During the trial of Dragomir Milosevic, chief of staff to the commander of the forces besieging Sarajevo, the court found Bosnian Serb forces were responsible for the 1995 shelling.
Karadzic also said a famous press photograph of an emaciated man standing behind barbed wire in what was apparently a concentration camp had been staged.
Fikret Alic, the detainee who appeared in that picture, was watching Karadzic's statements from the gallery on Tuesday.
"It was a humiliation for me that even today he is maintaining that this story was made up," he said.
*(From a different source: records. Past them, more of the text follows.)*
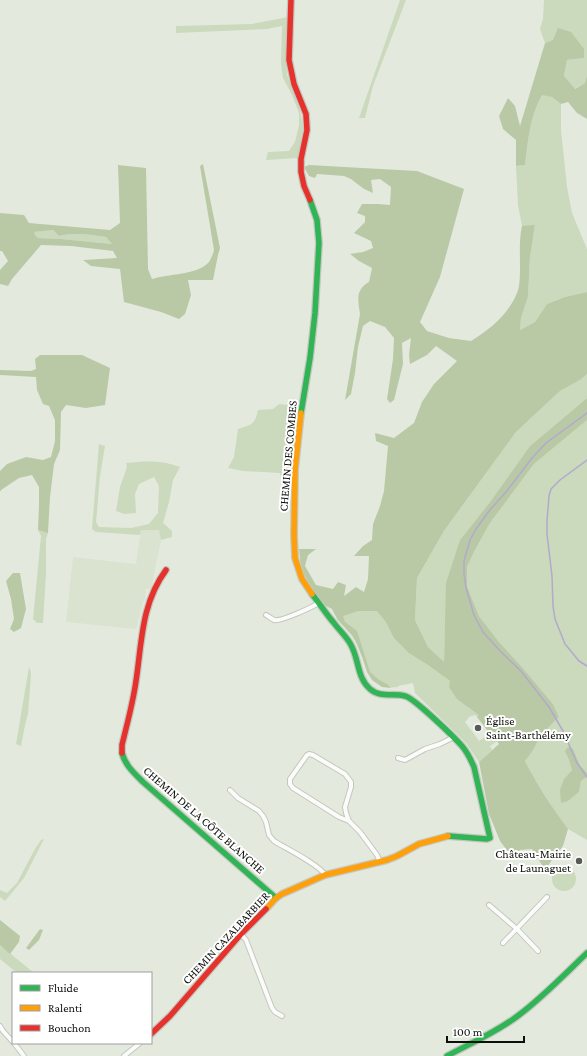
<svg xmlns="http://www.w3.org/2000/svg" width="587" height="1056" viewBox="0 0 587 1056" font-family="'Crimson Pro',serif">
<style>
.built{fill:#dae3d0}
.green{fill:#cbd9bc}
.forest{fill:#b9c9a6;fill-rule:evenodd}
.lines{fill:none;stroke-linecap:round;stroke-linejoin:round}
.stream{stroke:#b3a9cc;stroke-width:1.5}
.street-casing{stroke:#c3c7be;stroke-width:6}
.fast-casing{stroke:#c3c7be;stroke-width:8}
.slow-casing{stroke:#c3c7be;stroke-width:8}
.jam-casing{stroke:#c3c7be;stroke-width:8}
.street{stroke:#fbfcfa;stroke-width:4}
.fast{stroke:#30b455;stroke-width:5.5}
.slow{stroke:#ff9f0a;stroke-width:5.5}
.jam{stroke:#e5322d;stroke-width:5.5}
.poi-dot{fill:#585c54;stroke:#fff;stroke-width:1.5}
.labels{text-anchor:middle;stroke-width:4;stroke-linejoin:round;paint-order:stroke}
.street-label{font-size:12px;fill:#0d100a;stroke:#fff}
.poi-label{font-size:12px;fill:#0d100a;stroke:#fff;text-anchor:start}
</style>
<rect width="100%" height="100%" fill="#e4e9de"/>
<path class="built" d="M 141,530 L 160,530 L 161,540 L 151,589 L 146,589 L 145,599 L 143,602 L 136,629 L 66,622 L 73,557 L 136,564 Z"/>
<g class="green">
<path d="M 400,0 L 406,0 L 373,86 L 365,118 L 359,118 Z"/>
<path d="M 544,0 L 587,0 L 587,75 L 585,83 L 574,89 L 564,76 L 567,60 L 584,58 L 553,40 L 545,43 L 540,29 L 543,19 Z"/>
<path d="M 288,17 L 286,55 L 287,75 L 300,110 L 303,128 L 298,158 L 266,160 L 268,152 L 289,151 L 295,142 L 299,125 L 299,113 L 292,95 L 283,78 L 281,63 L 282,26 L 267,29 L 176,33 L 176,26 L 252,24 Z"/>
<path d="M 542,94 L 552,97 L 561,104 L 561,130 L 567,187 L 572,213 L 587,249 L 587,292 L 565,297 L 547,304 L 535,322 L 520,330 L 521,318 L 528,297 L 530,257 L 535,226 L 522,226 L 518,205 L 516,166 L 525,165 C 528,140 530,117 542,94 Z"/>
<path d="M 53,230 L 59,236 C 75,232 91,235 106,237 L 112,244 L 61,239 L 38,238 L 35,235 L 33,232 Z"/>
<path d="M 587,374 L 587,398 L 530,446 L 490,502 L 460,540 L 445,626 L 444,663 L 428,647 L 415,620 L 417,578 L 444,531 L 516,432 L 560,391 L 580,380 Z"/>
<path d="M 279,404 L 297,406 L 291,462 L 290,501 L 283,488 L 280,473 L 243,471 L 228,468 L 234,457 L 238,429 C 252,425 255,424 258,410 L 273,409 Z"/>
<path d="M 587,420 L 587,773 L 580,765 L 573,749 L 566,751 L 569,760 L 572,770 L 564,779 L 568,801 L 579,792 L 581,781 L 587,777 L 587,840 L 568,829 L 553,808 L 532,775 L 525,761 L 532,752 L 541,735 L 559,717 L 553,704 L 521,666 L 499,642 L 479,616 L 467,586 L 467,567 L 475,550 L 490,523 L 534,464 Z"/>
<path d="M 99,444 L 105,446 L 100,476 L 97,511 L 96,522 L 99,527 L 131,528 L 149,524 L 158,513 L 159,486 L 154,477 L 139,484 L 135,494 L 136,513 L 124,514 L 116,511 L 120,487 L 127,467 L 126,463 C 145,461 163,460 180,467 L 173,480 L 169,502 L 163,523 L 172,531 L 172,537 L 161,540 L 159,530 L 141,530 L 140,535 L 96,532 L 92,529 Z"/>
<path d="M 38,530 L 48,533 L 46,539 L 46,573 L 43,623 L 37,623 L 33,619 L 41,536 Z"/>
<path d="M 392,595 L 425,663 L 454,684 L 482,713 L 477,717 L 475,715 L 469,717 L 467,720 L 465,722 L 479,741 L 490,733 L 496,742 L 490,746 L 492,750 L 479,762 L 466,743 L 415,693 L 413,683 L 398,686 L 398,687 C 365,691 367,663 356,642 C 351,633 344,628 338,620 C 336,617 334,613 332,609 Z"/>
<path d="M 29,667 L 30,669 L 31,675 L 28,714 L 25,725 L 21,746 L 16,744 Z"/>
<path d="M 44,839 L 24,878 L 5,901 L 0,897 L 0,890 L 7,893 L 17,883 L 35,849 L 41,840 Z"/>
<circle cx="564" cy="879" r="12"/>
<path d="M 0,945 L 34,973 L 17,973 L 0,959 Z"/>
</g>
<g class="forest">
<path d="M 558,28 L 571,32 L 584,49 L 584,58 L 567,60 L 564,76 L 575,89 L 585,83 L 587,75 L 587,119 L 577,113 L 568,102 L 561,104 L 552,97 L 542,95 C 530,116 528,140 525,165 L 516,166 L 516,140 L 503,129 L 499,116 L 508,98 L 515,106 L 520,126 L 545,43 L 553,40 Z"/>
<path d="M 203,164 L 220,248 L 218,255 L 213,280 L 188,280 L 191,295 L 185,314 L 179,319 L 161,312 L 124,302 L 120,269 L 91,266 L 83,260 L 117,258 L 113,251 L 71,246 L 41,245 L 12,279 L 8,286 L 0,284 L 0,270 L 8,261 L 2,251 L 0,251 L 0,213 L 24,215 L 29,223 L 110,230 L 120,223 L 118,165 L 146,168 L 148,269 L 152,279 C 167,274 198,275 209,262 C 211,259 213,254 214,250 L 200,166 ZM 53,230 L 59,236 C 75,232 91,235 106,237 L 112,244 L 61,239 L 38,238 L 35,235 L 34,232 Z"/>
<path d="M 309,165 L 417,171 L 464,189 L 440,277 L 420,322 L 427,331 L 449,338 L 471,341 C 490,329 508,315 517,293 C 520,287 520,273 520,266 C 520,252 519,240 522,226 L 535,225 L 530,257 L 528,297 L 521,318 L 520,330 L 535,322 L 547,304 L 565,297 L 587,292 L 587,374 L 580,380 L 560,391 L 516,432 L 444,531 L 417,578 L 415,620 L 428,647 L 444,662 L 446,583 L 460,540 L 490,502 L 530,446 L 587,398 L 587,420 L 534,464 L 490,523 L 475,550 L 467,567 L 467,586 L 479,616 L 499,642 L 521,666 L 553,704 L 559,717 L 541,735 L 532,752 L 525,761 C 537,785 552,807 568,829 L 563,846 L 552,860 L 545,870 L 532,849 L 520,850 L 512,857 L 500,841 L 489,814 L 479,762 L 499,744 L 497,741 L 496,742 L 477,717 L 479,715 L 457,699 L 449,687 L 450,681 L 425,663 L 409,653 L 394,638 L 386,622 L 377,611 L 358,611 L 343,616 L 345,622 L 357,631 L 370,672 L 379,680 L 387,684 L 391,688 L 382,687 L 372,680 L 367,672 L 363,659 L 356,642 L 352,635 L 338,620 L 332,609 L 324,605 L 309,585 L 301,568 L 299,549 L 316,549 L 308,555 L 305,566 L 316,585 L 333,589 L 338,582 L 346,585 L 344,596 L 356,587 L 364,592 L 368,579 L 369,556 L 354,556 L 363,546 L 372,540 L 373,524 L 380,506 L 384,491 L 388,446 L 376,441 L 375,433 L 394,438 L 414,423 L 422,402 L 434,384 L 457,361 L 436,346 L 427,355 L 410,364 L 409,355 L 411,338 L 402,343 L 403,364 L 394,400 L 390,403 L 387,399 L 393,359 L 394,338 L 385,327 L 370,321 L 363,326 L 358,347 L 355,373 L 351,394 L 345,400 L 360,314 C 358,300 355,290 369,282 L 372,268 L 359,261 L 350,254 L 363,252 L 373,248 L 371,241 L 354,233 L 365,222 L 365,216 L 357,213 L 362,204 L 378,204 L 390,205 L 391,187 L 380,179 L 371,180 L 373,193 L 364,189 L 351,179 L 344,176 L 317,174 L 315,178 L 309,176 L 304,167 Z"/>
<path d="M 40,355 L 82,355 L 110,368 L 105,405 L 86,408 L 66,405 L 61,412 L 60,450 L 54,464 L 50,497 L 48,533 L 38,530 L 39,505 L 39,487 L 32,475 L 19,478 L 1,490 L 0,492 L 0,471 L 7,464 L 26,457 L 43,460 L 51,457 L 55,441 L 55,420 L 49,406 L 43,404 L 37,390 L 36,377 L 0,375 L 0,370 L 31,371 L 36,369 L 35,359 Z"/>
<path d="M 13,573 L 20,573 L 26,609 L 21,628 L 14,632 L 10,629 L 14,619 L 11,599 L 6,581 Z"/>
<path d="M 568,747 L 573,749 L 580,765 L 587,773 L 587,777 L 581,781 L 579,792 L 568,801 L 561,803 L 560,790 L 564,779 L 572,770 L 569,760 L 565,751 Z"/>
<path d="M 0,920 L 20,936 L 19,942 L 10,954 L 0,945 Z"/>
<path d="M 40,929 L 43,930 L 39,940 L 29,950 L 26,948 Z"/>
</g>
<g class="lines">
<g class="stream">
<path d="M 587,413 L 546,443 L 532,458 L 506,492 L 489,511 L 476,529 L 470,540 L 464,561 L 464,574 L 466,588 L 474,615 L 483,632 L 500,651 L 521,671 L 549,707 L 563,731 L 577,763 L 587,777"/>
<path d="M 587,460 L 560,480 L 551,489 L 549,496 L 547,521 L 547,534 L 552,576 L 553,606 L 555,619 L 565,644 L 579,661 L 587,666"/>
</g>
<g class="street-casing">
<g id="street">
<path d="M 266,615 C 268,616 272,619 274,620 C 281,622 312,607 319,603"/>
<path d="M 398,758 L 405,760 L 425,749 L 440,744 L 454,737"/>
<path d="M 230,790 L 238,798 L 259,811 L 263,816 L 266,822 L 269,835 L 274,841 C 285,848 320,865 325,875"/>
<path d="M 349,821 L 339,817 L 293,788 L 290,784 L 290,779 L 307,755 L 309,754 L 313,755 L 345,774 L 351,782 L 351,787 L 345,807 L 346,813 L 349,821 L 360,832 L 377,855 L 380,862"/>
<path d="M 489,905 L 517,929 L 538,951"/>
<path d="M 241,934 L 246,940 L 272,1008 L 275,1012 L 282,1016"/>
<path d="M 503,943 L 547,897"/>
<path d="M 0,1026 L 3,1031 L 13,1042"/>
<path d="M 14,1043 L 24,1056"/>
<path d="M 124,1056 L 140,1043"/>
</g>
</g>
<g class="fast-casing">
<g id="fast">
<path d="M 301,413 L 310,358 L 315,313 L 319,243 L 317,220 L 310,200"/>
<path d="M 312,594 C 320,604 326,614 334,623 C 339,630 347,637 351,645 C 359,659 357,678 370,689 C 380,698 393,693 405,696 C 414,698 454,737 462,746 C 467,752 471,760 474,767 L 490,838 L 487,839 L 448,836"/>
<path d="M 122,753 C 125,765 134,773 143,782 L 276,898"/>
<path d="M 447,1056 C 471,1043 497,1032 519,1015 C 543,997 565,974 587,953"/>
</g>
</g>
<g class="slow-casing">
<g id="slow">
<path d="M 301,413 L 295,470 L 294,535 L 295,558 L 302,579 L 312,594"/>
<path d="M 266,909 L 276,898 L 282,894 L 325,875 L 387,860 L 397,856 L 419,844 L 448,836"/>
</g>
</g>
<g class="jam-casing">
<g id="jam">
<path d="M 291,0 L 289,60 L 294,84 L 306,114 L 307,130 L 301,159 L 301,172 L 304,186 L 310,200"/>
<path d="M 122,753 L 122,745 C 127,724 133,703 136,681 C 142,642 141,604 166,570"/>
<path d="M 151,1034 L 170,1016 L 241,934 L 266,909"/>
</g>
</g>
<use href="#street" class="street"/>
<use href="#fast" class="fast"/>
<use href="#slow" class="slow"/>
<use href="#jam" class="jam"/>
</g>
<g class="poi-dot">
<circle cx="478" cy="728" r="4"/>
<circle cx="579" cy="861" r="4"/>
</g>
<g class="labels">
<g class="street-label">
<text transform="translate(288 456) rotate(-85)" y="4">CHEMIN DES COMBES</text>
<text transform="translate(204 820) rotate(41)" y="4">CHEMIN DE LA CÔTE BLANCHE</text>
<text transform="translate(226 938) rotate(-47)" y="4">CHEMIN CAZALBARBIER</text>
</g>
<g class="poi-label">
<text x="486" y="725">Église<tspan x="486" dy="14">Saint-Barthélémy</tspan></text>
<text x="571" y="858" text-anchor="end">Château-Mairie<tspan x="571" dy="14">de Launaguet</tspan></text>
</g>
</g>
<rect x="12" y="972" width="140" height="72" fill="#ffffff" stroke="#9e9f9d"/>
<rect x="20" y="985" width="20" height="6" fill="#30b455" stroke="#9e9f9d"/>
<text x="48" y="992" font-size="12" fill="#0d100a">Fluide</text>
<rect x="20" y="1005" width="20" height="6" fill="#ff9f0a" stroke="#9e9f9d"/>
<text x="48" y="1012" font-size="12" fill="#0d100a">Ralenti</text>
<rect x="20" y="1025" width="20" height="6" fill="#e5322d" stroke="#9e9f9d"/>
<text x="48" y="1032" font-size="12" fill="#0d100a">Bouchon</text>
<path d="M447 1036v6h77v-6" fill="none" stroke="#0d100a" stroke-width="2"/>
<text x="453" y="1036" font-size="12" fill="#0d100a" stroke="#ffffff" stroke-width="3" paint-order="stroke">100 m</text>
</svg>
Tribunal judges established in the trial of local leader Milomir Stakic, who was sentenced to 40 years' imprisonment, that detainees were beaten and tortured in camps including Trnopolje, where Alic was detained.
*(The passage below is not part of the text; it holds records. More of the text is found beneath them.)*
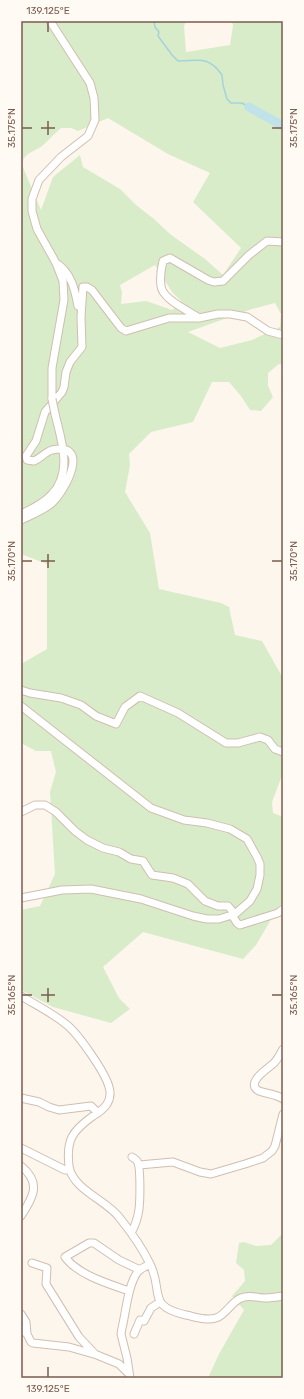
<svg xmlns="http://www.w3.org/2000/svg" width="304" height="1399" font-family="Rubik,sans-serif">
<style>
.green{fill:#d8ecc9;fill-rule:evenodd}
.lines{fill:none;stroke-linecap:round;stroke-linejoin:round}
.stream{stroke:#a5d3da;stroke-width:1.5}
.river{stroke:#bfe3e8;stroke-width:9}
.minor-casing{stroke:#d1beb0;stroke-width:9}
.minor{stroke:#fff;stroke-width:7}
.minor-bridge-casing{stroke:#d1beb0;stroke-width:9;stroke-linecap:butt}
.minor-bridge{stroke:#fff;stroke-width:7}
.ticks{fill:none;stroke:#7a5c4d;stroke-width:1.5}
.neatline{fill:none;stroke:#7a5c4d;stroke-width:1.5}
.ticks-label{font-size:10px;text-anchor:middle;fill:#7a5c4d}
</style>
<rect width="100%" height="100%" fill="#fdf6ec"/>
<path class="green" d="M21,21H186L184,26L186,52L230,45L233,26L232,21H283V365L279,364L268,373V386L273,397L261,411L250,410L241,396L229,382H212L193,422L151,432L129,454L130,465L125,492L150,533L159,589L221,603L229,607L235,635L262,641L283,678V773L272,802L273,813L283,817V903L279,906L256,945L243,959L143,932L103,967L119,998L130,1009L111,1023L53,1007L21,990V910L40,906L55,874L50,792L56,772L51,751H36L21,743V664L47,649V564L21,554ZM108,118L168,154L210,173L193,202L241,248L223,275L205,259L170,234L154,219L136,205L120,189L83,167L80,155L53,177L41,210L22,165C23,153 34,152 42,146C49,140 54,134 61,128H71L78,131ZM155,265L172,292L182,302L172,310L146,301L121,304L122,292L120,285ZM275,303L281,314L280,327L252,340L220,348L188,332L252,309Z
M283,1233V1378H208L219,1354L244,1310L232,1296L245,1281L244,1270L236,1263L239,1243L244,1242L256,1246L271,1245Z"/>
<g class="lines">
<path class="stream" d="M154,21L155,27L159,32L158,36L172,55L178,61C199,61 208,55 222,75L223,85L227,99L231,103H242L249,107"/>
<path class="river" d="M249,107L283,126"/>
<g class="minor-casing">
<path id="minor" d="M50,21L90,83L94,98L95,120L88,136L61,157L39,180L32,199V211L37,229L56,263L63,281L64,300L52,368V399
M56,263C71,272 75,290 78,306L81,307
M199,318C189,311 162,299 161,286C160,279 161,269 163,261L170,258L208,280L214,282L223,281L249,255L267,241L283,242
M21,514C32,509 44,503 52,494C73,472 61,439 55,414
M21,520C31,515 45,510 53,502C66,489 91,442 52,450C45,452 41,458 34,461L27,460L26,456L36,441L45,412L62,392L64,387L66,372L70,362L82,347L81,317L83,287H87L92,290L121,328L126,331L169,318H199L218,314H230L247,317L268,331L283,335
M21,690L30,693L61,698L81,705L96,716L116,724L125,707L140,696L178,713L226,743H238L260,737L268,740L275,749L283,752
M21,706L151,808L184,820L207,823L230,829L247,839L257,857L260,864V875L257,889L250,901L235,914L219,919H207L193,916L141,899L91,889L62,890L21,898
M21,812L35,805H45L56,812L75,831L87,840L103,848L119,852L131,859L143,861L152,875L173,878L188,884L205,901L218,906H228L235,914
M232,915L237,923L240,925L278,913L283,909
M21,996C36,1005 54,1014 67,1025C79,1035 105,1072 109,1087C111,1093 110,1099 107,1104C103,1110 98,1113 93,1116C72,1131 66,1140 69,1166C72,1189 106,1200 119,1217C131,1232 142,1247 150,1264C164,1292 146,1306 186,1315C196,1317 206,1321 216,1318C226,1315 231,1302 241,1298C250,1294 257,1298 265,1298C271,1298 277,1297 283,1296
M283,1049C280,1054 278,1059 274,1063C269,1068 244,1083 259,1091C267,1094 276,1094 283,1099
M21,1098L39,1102L49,1107L59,1110L91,1106L98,1113
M21,1148L65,1170H70
M139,1165L173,1162L200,1172L211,1174L245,1164L263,1158L272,1151L275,1146L283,1114
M21,1166C42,1183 33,1197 21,1216
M131,1233C135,1226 138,1217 139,1209C140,1201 141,1166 137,1161C137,1160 132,1157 132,1157
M32,1263L47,1268L46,1284L79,1337L95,1354
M129,1291C109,1284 78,1275 65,1257L89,1243H94L119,1260L140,1270
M21,1314L26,1322L27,1334
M21,1329L27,1334L31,1342L33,1343L69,1347L97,1355L119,1364L129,1374
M134,1334L140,1320L144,1321L151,1308L160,1302
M130,1378L127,1358L121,1334L122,1328C126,1312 128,1283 139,1270C142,1268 147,1266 150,1264"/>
</g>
<use href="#minor" class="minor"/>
<g class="minor-bridge-casing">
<path id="minor-bridge" d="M52,399L55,414"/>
</g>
<use href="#minor-bridge" class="minor-bridge"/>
</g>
<path class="ticks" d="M48,22V32M48,121V135M22,128H32M41,128H55M272,128H282M48,554V568M22,561H32M41,561H55M272,561H282M48,988V1002M22,995H32M41,995H55M272,995H282M48,1367V1377"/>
<rect width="304" height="1399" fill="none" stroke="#fffaf3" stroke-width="44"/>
<rect x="22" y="22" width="260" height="1355" class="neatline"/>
<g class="ticks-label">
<text x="48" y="14">139.125°E</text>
<text transform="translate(11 128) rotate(-90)" y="4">35.175°N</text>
<text transform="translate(293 128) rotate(-90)" y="4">35.175°N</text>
<text transform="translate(11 561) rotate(-90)" y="4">35.170°N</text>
<text transform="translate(293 561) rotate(-90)" y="4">35.170°N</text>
<text transform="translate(11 995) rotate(-90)" y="4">35.165°N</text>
<text transform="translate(293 995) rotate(-90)" y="4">35.165°N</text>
<text x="48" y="1392">139.125°E</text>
</g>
</svg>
"This trial has turned into a mockery of both the court and the victims," said Zumra Sehomerovic, who lost her husband and son at Srebrenica.
Karadzic was warned by a judge that reading lengthy summaries of witness depositions would eat into the 300 hours he had been allocated to defend himself.
HARD TO HIDE
The tribunal has indicted Croats, Muslims, Serbs and Albanians on charges of genocide, war crimes and crimes against humanity in the former Yugoslavia.
The majority were ethnic Serbs, including the former head of state, army chief of staff, defense minister and speaker of the parliament, and many Serbs consider the tribunal to be biased.
For years, it had seemed the main war crimes suspects would stay out of the tribunal's reach, until political changes in the region made it more difficult for them to hide.
A former psychiatrist, Karadzic was arrested in 2008 in Belgrade, where he had been living in disguise as a new age health guru.
Bosnian Serb military leader Ratko Mladic went on trial in The Hague this year, after 16 years on the run. Former Yugoslav and Serbian president Slobodan Milosevic died in 2006 before the end of his trial.
As Karadzic opened his defense, the tribunal also began the separate trial of its last suspect, the final chapter for an institution that has broken new ground in the investigation of conflicts and paved the way for a permanent war crimes court.
Goran Hadzic, the last of 161 suspects still alive and at large after the Yugoslav wars, is accused of murder, torture and forcible deportation at the very outset of those wars.
Prosecutors say Hadzic, president of the self-proclaimed Republic of Serbian Krajina from 1992-94, was responsible for killings and forced deportations of minority ethnic Croats from the region after Croatia broke away from Yugoslavia in 1991.
Already sentenced in his absence to a total of 40 years in prison by Croatian courts in the mid-1990s, Hadzic was finally detained by Serbian authorities in 2011.